— EXERCISE DETAILS —
Check every line of the data below for the word "Chiese". Copy the ones that have it.

Page segmentation data
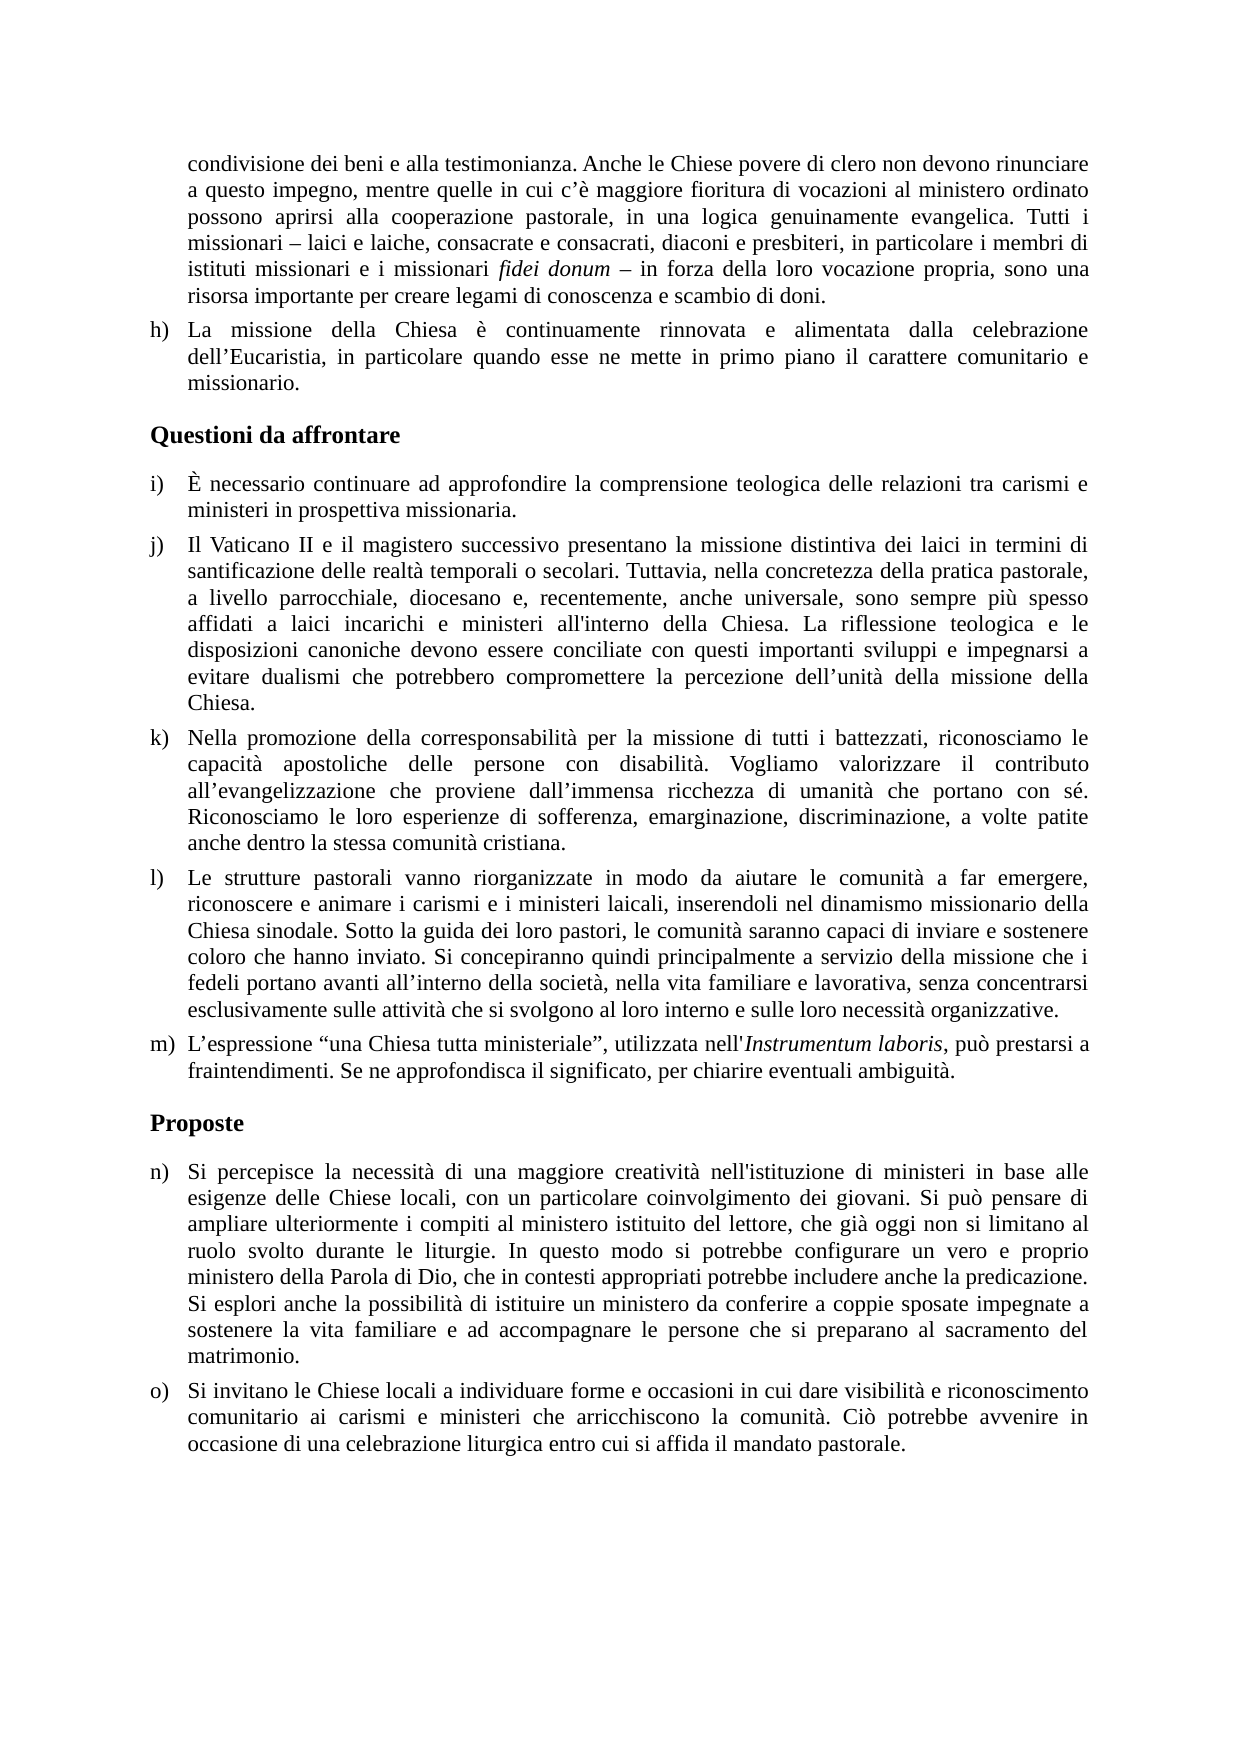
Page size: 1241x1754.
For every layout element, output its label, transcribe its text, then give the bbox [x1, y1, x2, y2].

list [150, 150, 1090, 308]
list Il Vaticano II e il magistero successivo presentano la missione distintiva dei laici in termini di santificazione delle realtà temporali o secolari. Tuttavia, nella concretezza della pratica pastorale, a livello parrocchiale, diocesano e, recentemente, anche universale, sono sempre più spesso affidati a laici incarichi e ministeri all'interno della Chiesa. La riflessione teologica e le disposizioni canoniche devono essere conciliate con questi importanti sviluppi e impegnarsi a evitare dualismi che potrebbero compromettere la percezione dell’unità della missione della Chiesa. [150, 531, 1090, 716]
list Si percepisce la necessità di una maggiore creatività nell'istituzione di ministeri in base alle esigenze delle Chiese locali, con un particolare coinvolgimento dei giovani. Si può pensare di ampliare ulteriormente i compiti al ministero istituito del lettore, che già oggi non si limitano al ruolo svolto durante le liturgie. In questo modo si potrebbe configurare un vero e proprio ministero della Parola di Dio, che in contesti appropriati potrebbe includere anche la predicazione. Si esplori anche la possibilità di istituire un ministero da conferire a coppie sposate impegnate a sostenere la vita familiare e ad accompagnare le persone che si preparano al sacramento del matrimonio. [150, 1158, 1090, 1369]
list È necessario continuare ad approfondire la comprensione teologica delle relazioni tra carismi e ministeri in prospettiva missionaria. [150, 470, 1090, 523]
subtitle Questioni da affrontare [150, 421, 1090, 449]
list L’espressione “una Chiesa tutta ministeriale”, utilizzata nell'Instrumentum laboris, può prestarsi a fraintendimenti. Se ne approfondisca il significato, per chiarire eventuali ambiguità. [150, 1031, 1090, 1083]
list La missione della Chiesa è continuamente rinnovata e alimentata dalla celebrazione dell’Eucaristia, in particolare quando esse ne mette in primo piano il carattere comunitario e missionario. [150, 316, 1090, 396]
list Le strutture pastorali vanno riorganizzate in modo da aiutare le comunità a far emergere, riconoscere e animare i carismi e i ministeri laicali, inserendoli nel dinamismo missionario della Chiesa sinodale. Sotto la guida dei loro pastori, le comunità saranno capaci di inviare e sostenere coloro che hanno inviato. Si concepiranno quindi principalmente a servizio della missione che i fedeli portano avanti all’interno della società, nella vita familiare e lavorativa, senza concentrarsi esclusivamente sulle attività che si svolgono al loro interno e sulle loro necessità organizzative. [150, 864, 1090, 1022]
list Nella promozione della corresponsabilità per la missione di tutti i battezzati, riconosciamo le capacità apostoliche delle persone con disabilità. Vogliamo valorizzare il contributo all’evangelizzazione che proviene dall’immensa ricchezza di umanità che portano con sé. Riconosciamo le loro esperienze di sofferenza, emarginazione, discriminazione, a volte patite anche dentro la stessa comunità cristiana. [150, 724, 1090, 856]
list Si invitano le Chiese locali a individuare forme e occasioni in cui dare visibilità e riconoscimento comunitario ai carismi e ministeri che arricchiscono la comunità. Ciò potrebbe avvenire in occasione di una celebrazione liturgica entro cui si affida il mandato pastorale. [150, 1377, 1090, 1456]
subtitle Proposte [150, 1108, 1090, 1137]
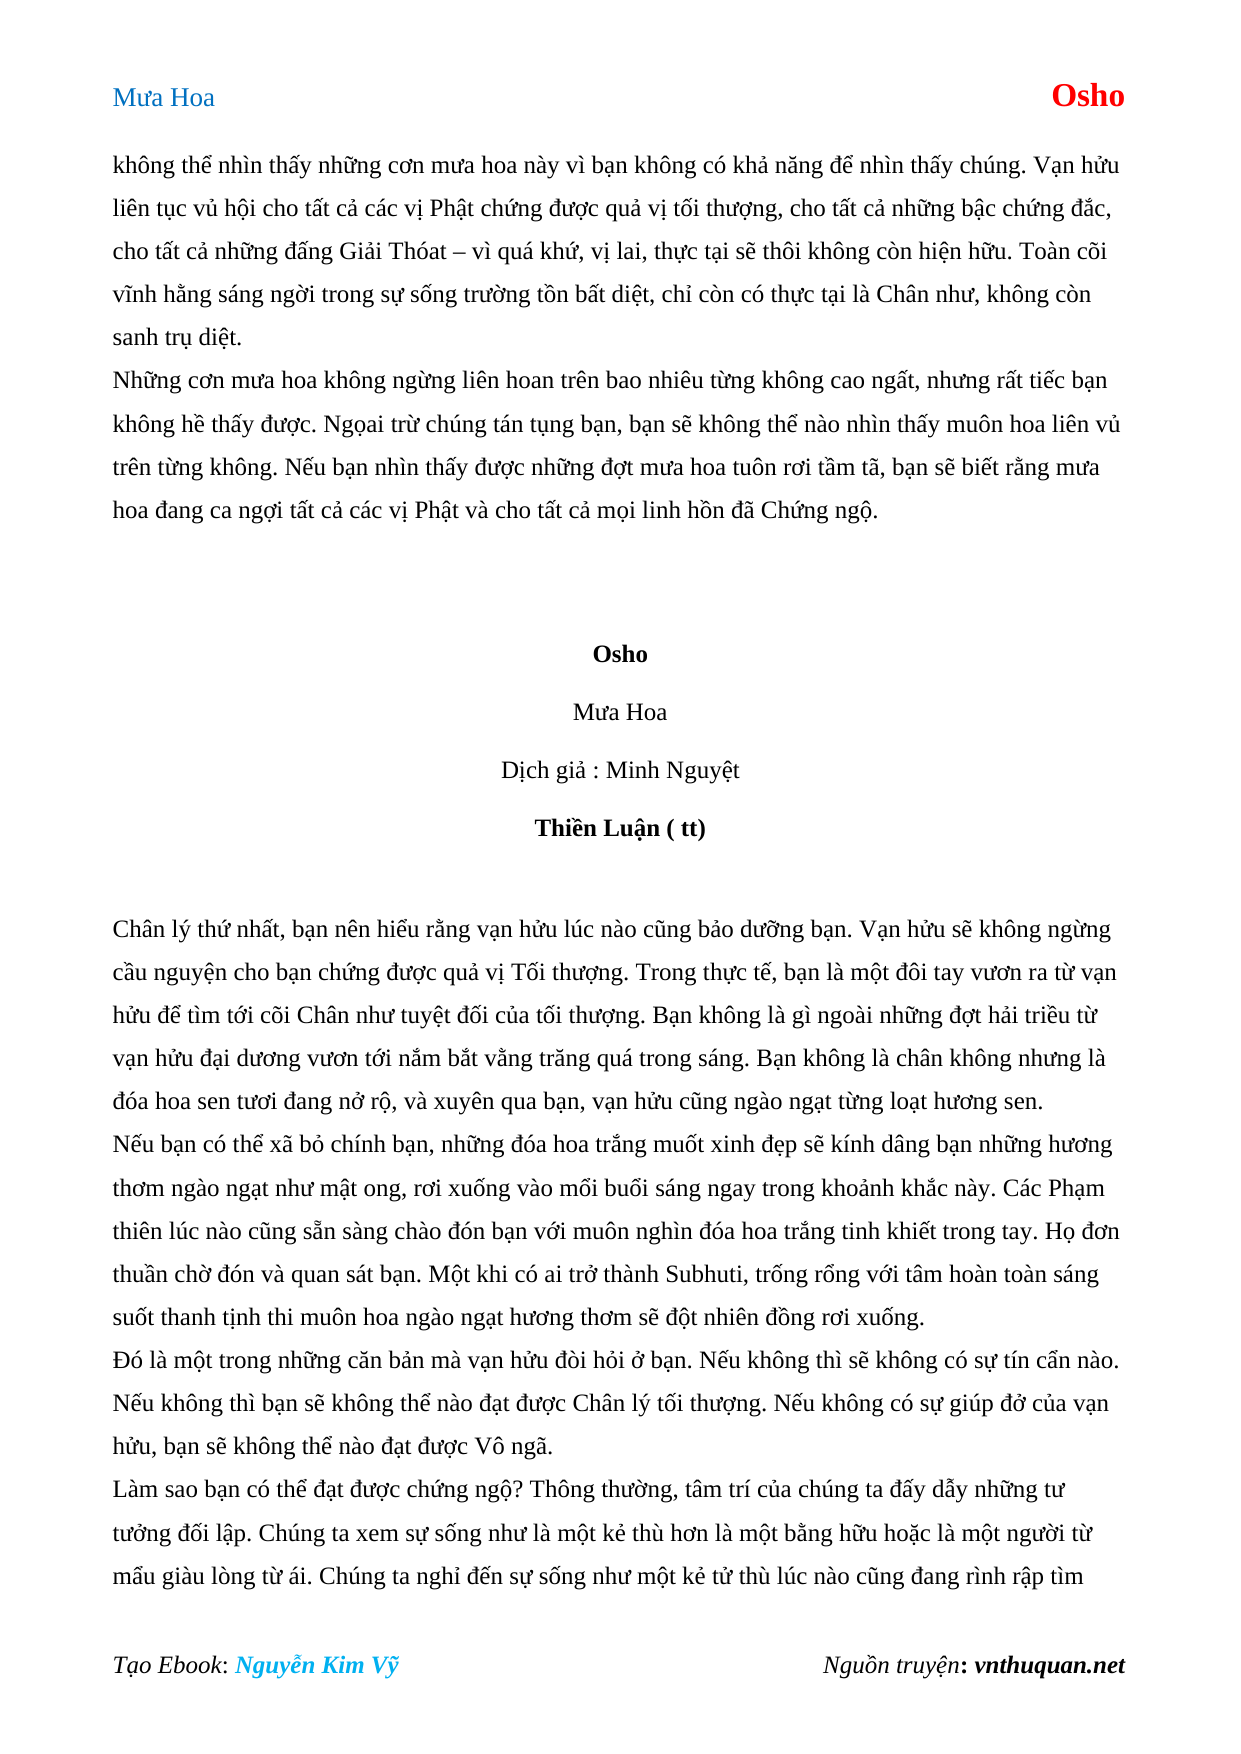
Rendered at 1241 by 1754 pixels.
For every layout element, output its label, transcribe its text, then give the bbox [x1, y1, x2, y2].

— RESULT BELOW —
list Si percepisce la necessità di una maggiore creatività nell'istituzione di ministeri in base alle esigenze delle Chiese locali, con un particolare coinvolgimento dei giovani. Si può pensare di ampliare ulteriormente i compiti al ministero istituito del lettore, che già oggi non si limitano al ruolo svolto durante le liturgie. In questo modo si potrebbe configurare un vero e proprio ministero della Parola di Dio, che in contesti appropriati potrebbe includere anche la predicazione. Si esplori anche la possibilità di istituire un ministero da conferire a coppie sposate impegnate a sostenere la vita familiare e ad accompagnare le persone che si preparano al sacramento del matrimonio. [150, 1158, 1090, 1369]
list Si invitano le Chiese locali a individuare forme e occasioni in cui dare visibilità e riconoscimento comunitario ai carismi e ministeri che arricchiscono la comunità. Ciò potrebbe avvenire in occasione di una celebrazione liturgica entro cui si affida il mandato pastorale. [150, 1377, 1090, 1456]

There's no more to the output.